Steve Sell: Yes. Thanks for the question. I’ll take the first one Tim can take the second. I think that the reason that they made the change at least what they’re talking to us about is they have not been able to sort of drive the performance that they were looking at previously. And so how that translates over in terms of do they start in a better place than others I’m not sure I would necessarily say that. I think the factors that are driving better year one performance are the things that we’ve talked about which is a longer implementation period that they’ll get. This Minerva platform that’s going to get data earlier and the ability to identify those most complex patients and get them enrolled in clinical programs which we should have in place as they go live. I think those things enable a better stepping-off point versus maybe what they were doing previously. And then on the new position, Tim?

Tim Bensley: Yes, I think the idea was to bring in a very talented and experienced executive and build a group underneath them that are really looking at the whole pipeline of data for us beginning with what data are we getting from each payer, what’s the quality of data, what’s the timeliness of the data and how can we continue to work to improve that. How is that data ingested and conditioned? And then, how is that ultimately used both from an operational standpoint to drive performance as well as from a financial standpoint to drive our accruals in our financial reporting. So it’s a pretty holistic approach. I think it’s a really important step for us to take given the size and breadth of the data and the number of payers that we’re talking about.

And so I think it will help us across all of those fronts. It should certainly help us in improving our ability to continue to sort of improve the quality of our reserves to make sure that we’re not minimizing the probability of prior period development next year. But on a much bigger scale, it’s also going to help us tremendously with how we use data to drive operational outcome.

Matthew Gillmor: All right. Thanks Elizabeth. Operator, I think we’ve got one last question.

Operator: The final question comes from David Larsen of BTIG. Please go ahead. Your line is open.

David Larsen: Hi. Thanks very much for squeezing me in and congrats on a good quarter. Can you provide an update on your expectations for fiscal 2026 EBITDA based on sort of the new methodology? I mean can we sort of estimate 150,000 new MA lives at $500 each, that’s about $75 million of market entry cost, which means you should be at about, let’s call it, at least $500 million of EBITDA for fiscal 2026. Thank you.

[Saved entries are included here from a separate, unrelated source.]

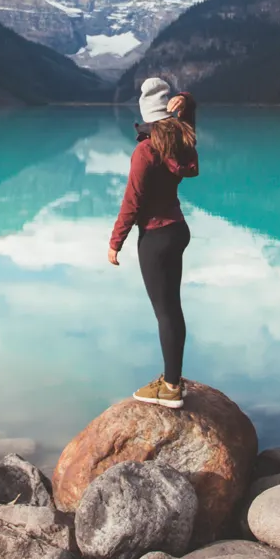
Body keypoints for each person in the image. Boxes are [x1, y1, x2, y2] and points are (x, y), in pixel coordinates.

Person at [109, 77, 199, 409]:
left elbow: (132, 202)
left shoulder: (145, 152)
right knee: (172, 309)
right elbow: (189, 130)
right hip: (178, 230)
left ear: (147, 115)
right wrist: (187, 102)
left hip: (156, 238)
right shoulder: (181, 144)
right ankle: (172, 378)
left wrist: (115, 242)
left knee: (166, 313)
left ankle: (172, 387)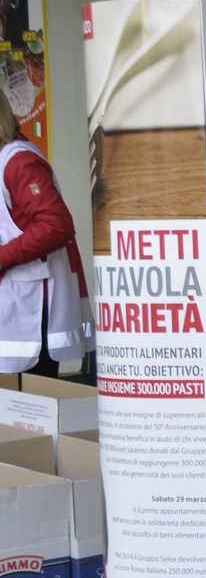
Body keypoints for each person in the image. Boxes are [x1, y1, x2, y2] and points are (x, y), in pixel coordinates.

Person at [0, 98, 92, 376]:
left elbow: (56, 225)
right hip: (17, 311)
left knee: (26, 413)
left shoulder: (18, 162)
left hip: (31, 315)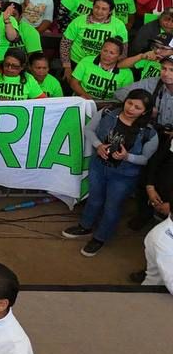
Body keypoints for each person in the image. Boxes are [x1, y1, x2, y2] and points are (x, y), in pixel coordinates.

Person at [62, 88, 158, 256]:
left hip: (124, 175)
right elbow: (89, 130)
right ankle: (85, 226)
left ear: (145, 112)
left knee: (112, 206)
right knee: (94, 199)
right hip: (99, 166)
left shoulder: (149, 133)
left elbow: (145, 159)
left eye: (137, 107)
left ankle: (100, 237)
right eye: (129, 103)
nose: (130, 109)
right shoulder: (107, 113)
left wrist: (127, 157)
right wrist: (98, 145)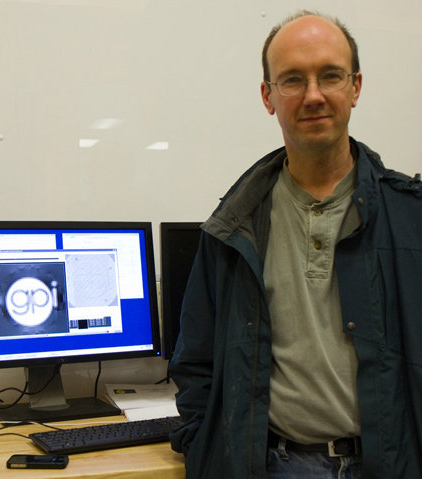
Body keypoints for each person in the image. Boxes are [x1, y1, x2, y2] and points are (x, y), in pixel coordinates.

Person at [169, 10, 422, 479]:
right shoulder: (232, 225)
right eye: (292, 80)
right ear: (268, 96)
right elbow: (196, 361)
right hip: (272, 465)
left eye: (329, 75)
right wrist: (202, 444)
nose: (313, 95)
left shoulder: (411, 219)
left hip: (392, 464)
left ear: (355, 86)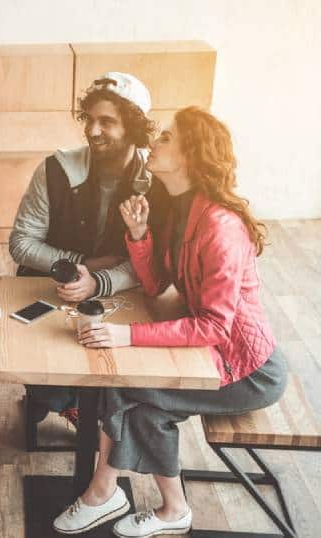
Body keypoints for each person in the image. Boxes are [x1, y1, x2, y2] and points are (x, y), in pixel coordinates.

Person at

Tim Bensley: Yes. So we’re not — we haven’t updated our guidance, specifically for the new methodology. But the math that you’re using, which is we would expect that geography entry costs, would continue to be about $500 per member for the following year. So the idea is that the geography entry cost in 2026 will be about $500 a member for those members that were adding in 2027, the geography entry cost in 2025 would be about $500 per member for those that who’re adding in 2026. So just kind of be aware of that — those geography entry costs are kind of one year offset from the member growth that they’re driving. But your overall — the underlying EBITDA performance that we projected before the change to include geography entry cost is, we’re still very confident in those numbers. How we basically project that through — next time we give an update obviously for our long-term plan we’ll include that. But the math and the logic that you’re using is the right one.

Matthew Gillmor: And Dave, you can obviously get some sense for our geography entry costs for this year? David, do you have a quick follow-up?

David Larsen: No, just thanks. Congrats on a good quarter. Thank you.

Matthew Gillmor: Thank you, Dave.

Steve Sell: All right. Thank you everyone. We really appreciate your interest and your questions. And I think you can hear that we’re excited about the progress we’ve made to-date and the future ahead. So look forward to updating you on future calls. Thanks everybody.

Operator: This concludes today’s conference call. Thank you all for joining. You may now disconnect your lines.